> _Work required_
The full set of lines below has to be duplicated exactly, with no picture kept.
═════ Excerpted data
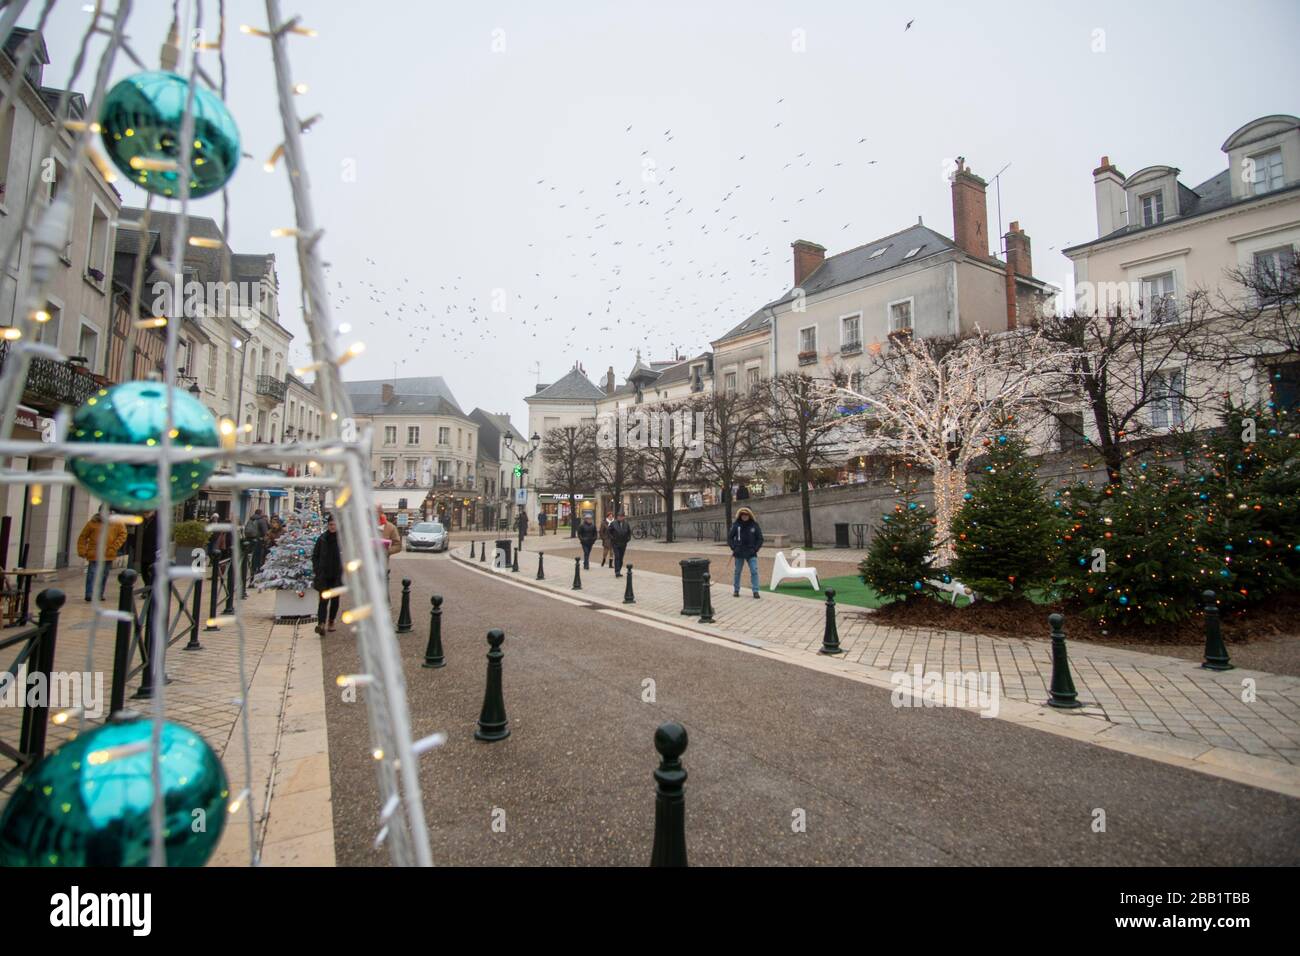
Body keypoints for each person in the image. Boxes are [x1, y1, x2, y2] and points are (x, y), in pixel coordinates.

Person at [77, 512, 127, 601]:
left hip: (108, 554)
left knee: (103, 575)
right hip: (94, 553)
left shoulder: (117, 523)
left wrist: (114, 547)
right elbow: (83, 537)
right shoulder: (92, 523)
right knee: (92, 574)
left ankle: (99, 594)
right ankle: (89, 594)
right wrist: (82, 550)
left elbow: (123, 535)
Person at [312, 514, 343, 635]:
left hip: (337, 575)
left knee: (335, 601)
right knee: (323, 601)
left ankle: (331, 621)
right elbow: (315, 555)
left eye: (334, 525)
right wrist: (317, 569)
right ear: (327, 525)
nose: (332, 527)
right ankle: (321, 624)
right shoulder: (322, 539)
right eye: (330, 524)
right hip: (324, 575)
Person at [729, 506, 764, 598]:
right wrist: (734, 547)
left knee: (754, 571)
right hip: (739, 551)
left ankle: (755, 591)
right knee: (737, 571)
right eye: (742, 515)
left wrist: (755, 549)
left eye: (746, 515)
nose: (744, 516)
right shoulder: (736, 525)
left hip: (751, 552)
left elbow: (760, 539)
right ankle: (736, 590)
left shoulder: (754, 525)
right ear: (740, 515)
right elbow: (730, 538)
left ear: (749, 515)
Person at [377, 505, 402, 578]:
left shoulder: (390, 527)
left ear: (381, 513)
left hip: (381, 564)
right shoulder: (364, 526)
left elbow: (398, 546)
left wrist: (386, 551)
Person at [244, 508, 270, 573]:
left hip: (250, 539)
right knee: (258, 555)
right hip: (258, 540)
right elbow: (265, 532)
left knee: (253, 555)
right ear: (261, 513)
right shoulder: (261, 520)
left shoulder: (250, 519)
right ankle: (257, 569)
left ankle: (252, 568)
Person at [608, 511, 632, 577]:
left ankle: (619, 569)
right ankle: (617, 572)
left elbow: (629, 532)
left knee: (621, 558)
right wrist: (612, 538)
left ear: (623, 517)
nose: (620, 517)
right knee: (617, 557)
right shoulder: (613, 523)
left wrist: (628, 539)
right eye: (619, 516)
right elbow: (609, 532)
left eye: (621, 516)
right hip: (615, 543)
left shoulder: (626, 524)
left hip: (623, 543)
══════════
> _Response to this task_
Body keypoints for each person in the image. Boxes are [x1, y1, x2, y2] and points are (x, y), in pixel coordinates.

Person at [77, 512, 127, 601]:
left hip: (108, 554)
left knee: (103, 575)
right hip: (94, 553)
left shoulder: (117, 523)
left wrist: (114, 547)
right elbow: (83, 537)
right shoulder: (92, 523)
right knee: (92, 574)
left ankle: (99, 594)
right ankle: (89, 594)
right wrist: (82, 550)
left elbow: (123, 535)
Person at [312, 514, 343, 635]:
left hip: (337, 575)
left knee: (335, 601)
right knee: (323, 601)
left ankle: (331, 621)
right elbow: (315, 555)
left eye: (334, 525)
right wrist: (317, 569)
right ear: (327, 525)
nose: (332, 527)
right ankle: (321, 624)
right shoulder: (322, 539)
right eye: (330, 524)
right hip: (324, 575)
Person at [729, 506, 764, 598]:
right wrist: (734, 547)
left knee: (754, 571)
right hip: (739, 551)
left ankle: (755, 591)
right knee: (737, 571)
right eye: (742, 515)
left wrist: (755, 549)
left eye: (746, 515)
nose: (744, 516)
right shoulder: (736, 525)
left hip: (751, 552)
left elbow: (760, 539)
right ankle: (736, 590)
left shoulder: (754, 525)
right ear: (740, 515)
right elbow: (730, 538)
left ear: (749, 515)
Person at [377, 505, 402, 578]:
left shoulder: (390, 527)
left ear: (381, 513)
left hip: (381, 564)
right shoulder: (364, 526)
left elbow: (398, 546)
left wrist: (386, 551)
Person at [244, 508, 270, 573]:
left hip: (250, 539)
right knee: (258, 555)
right hip: (258, 540)
right elbow: (265, 532)
left knee: (253, 555)
right ear: (261, 513)
right shoulder: (261, 520)
left shoulder: (250, 519)
right ankle: (257, 569)
left ankle: (252, 568)
Person at [608, 511, 632, 577]:
left ankle: (619, 569)
right ankle: (617, 572)
left elbow: (629, 532)
left knee: (621, 558)
right wrist: (612, 538)
left ear: (623, 517)
nose: (620, 517)
right knee: (617, 557)
right shoulder: (613, 523)
left wrist: (628, 539)
right eye: (619, 516)
right elbow: (609, 532)
left eye: (621, 516)
right hip: (615, 543)
left shoulder: (626, 524)
left hip: (623, 543)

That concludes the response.